O 18:45 wyjechałam z domu, jakieś pół godziny później zaparkowałam samochód pod willą chłopaków, matko jak ja dawno tu nie byłam, chyba od mojej sesji przy basenie… Zapukałam do drzwi, ale te same się otworzyły, więc weszłam do środka. Muzyka grała, ludzie bawili się już, Harry gadał z Liamem i od czasu do czasu zaczynał się śmiać. Nialler rozkładał czyste szklanki na stole, Zayn- DJ Malik, a Louis gadał z jakąś dziewczyną, brunetka przytulała się do niego, gdy jednak mój były mnie zobaczył, podbiegł i przywitał się, wziął mój płaszcz i powiesił go na wieszaku. Zlustrował mnie od góry do dołu. Gdy z nim chodziłam ubóstwiałam widok, gdy podobało mu się jak wyglądam. Robił się czerwony, na czole pojawiały się maleńkie krople potu, prawie niewidocznie przygryzał wargę, bardzo sexi. Teraz też tak robi. Za jakieś 4 minuty Niall podbiegł do mnie i szczerze uściskał. Harry z Liamem także dołączyli do blondyna, Zayn pomachał mi. Na imprezie było dużo osób z domówki, którą jakiś czas temu urządzaliśmy. Cara D. także była, bardzo się z tego powodu ucieszyłam. Tańczyliśmy wszyscy razem, trochę wypiłam. Około 3:00 nad ranem Louis poprosił mnie do tańca, też trochę wypił, ale niedużo. Ściągnęłam buty bo moje stopy były na wykończeniu. Piosenka wolna, więc Lou objął mnie w talii, a ja rękoma objęłam jego szyję, nasze usta dzielił jedynie centymetr. Warto zauważyć, że jak nie mam obcasów to jestem od niego niższa o 8 cm. Jestem tą z tych niskich modelek. Mam 168cm. Schylił głowę i zaczął obdarowywać moją szyję delikatnymi pocałunkami, mam tam łaskotki, ale to były fajne łaskotki. Potem zaczął lekko podgryzać moją szyję. Zaśmiałam się, mój BYŁY podniósł swoją twarz i moją ujął w swoje dłonie. Nasze usta zbliżały się do siebie, gdy Harry odepchnął i powiedział: ODBIJANY. Tańczyłam z Hazzą do końca piosenki, a potem szepnął mi do ucha: Wyjdź ze mną na chwilę na dwór. Wzięłam płaszcz i buty i wyszliśmy do altany w ogrodzie. Hazza miał na sobie czarną kurtkę z futerkiem w kapturze.

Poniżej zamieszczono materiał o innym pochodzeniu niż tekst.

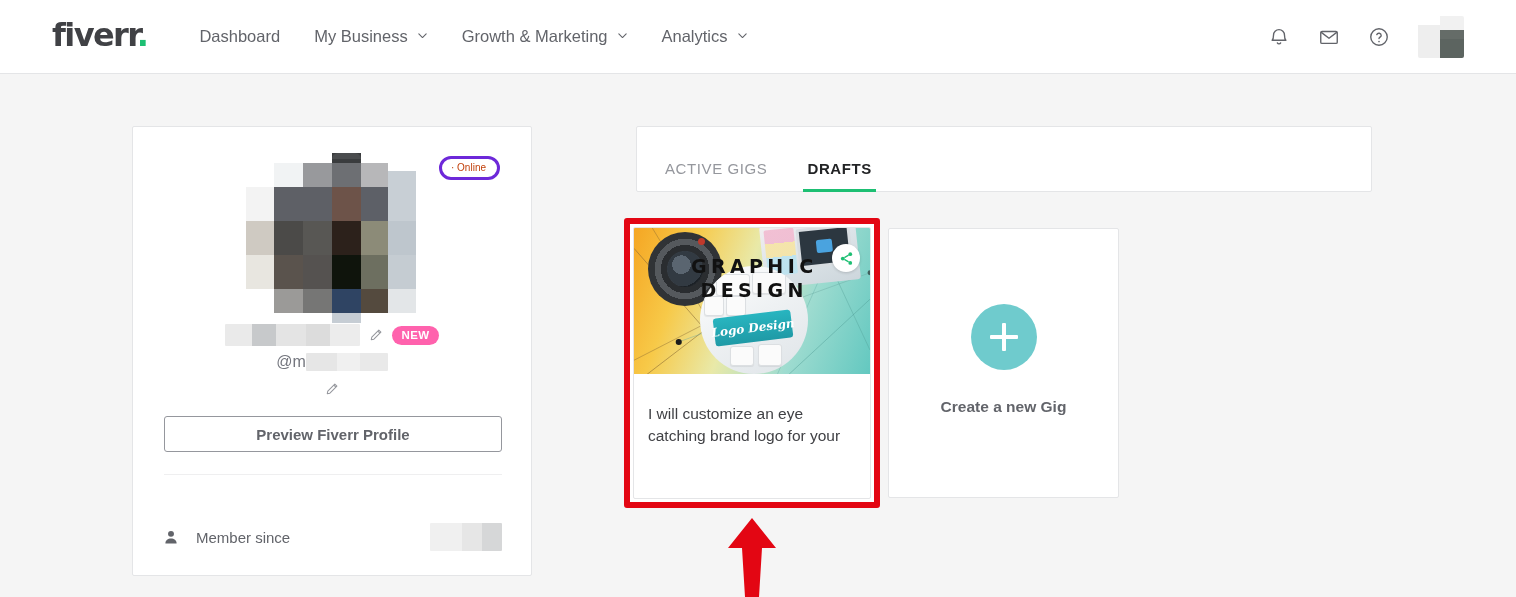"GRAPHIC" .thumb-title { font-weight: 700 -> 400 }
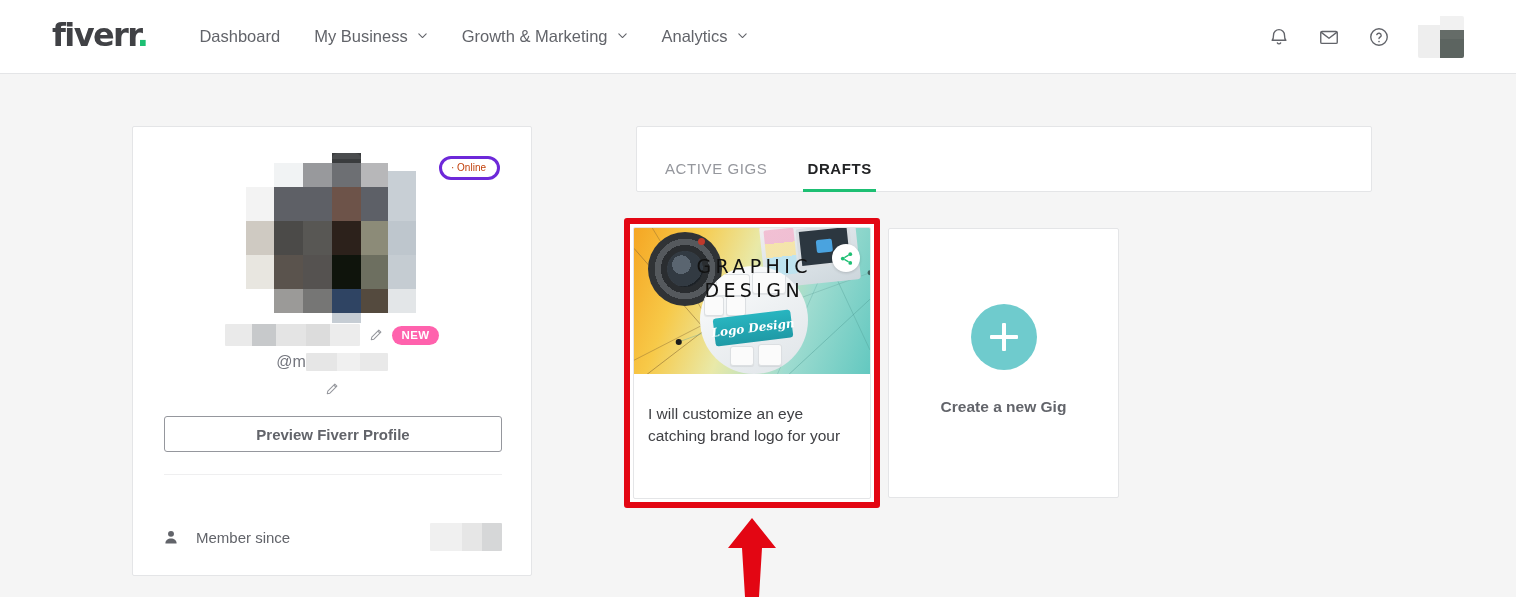"Member since" div.info-row { html: <div> <span> <svg> <circle></circle> <path></path> </svg> </span> <span>Member since</span> <span></span> </div> -> none }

-O czym chciałeś pogadać?- zapytałam.
-Jak myślisz?
-Aha. Więc?
-Co mam zrobić żeby mi wybaczyła?
Odetchnęłam głęboko świeżym powietrzem.
-Przez cały czas jest teraz w NY, a w piątek ma pokaz, zrób coś czym się zachwyci…
-Ale co?
-Oj Harry, miej troszkę wyobraźni.
-Nie lubię myśleć.
-Gorzej niż źle. To chyba tobie powinno zależeć, żeby ci wybaczyła...
Usiadłam na krześle.
-Zimno mi.
-Mi też. Chodź wracamy do środka.
Chwilę później ściągałam buty, a Harry powiesił mi płaszcz na wieszaku. Około 5:00 nad ranem wszyscy wyszli. Chłopaki pozwolili mi spać u nich. Wzięłam prysznic, zmazałam makijaż, Louis dał mi swoją koszulkę, żebym miała w czym spać. Około 6:00 położyłam się.
***Następny dzień***
(4 listopada)
Wstałam około 13:00, padał deszcz ze śniegiem. O 17:00 mam samolot do NY. Zeszłam na dół i zrobiłam chłopakom śniadanie, zaparzyłam wodę na kawę. O dziwo, nie bolała mnie głowa, ani trochę. Usiadłam przy stole i pałaszowałam kanapki, gdy do kuchni zszedł Lou.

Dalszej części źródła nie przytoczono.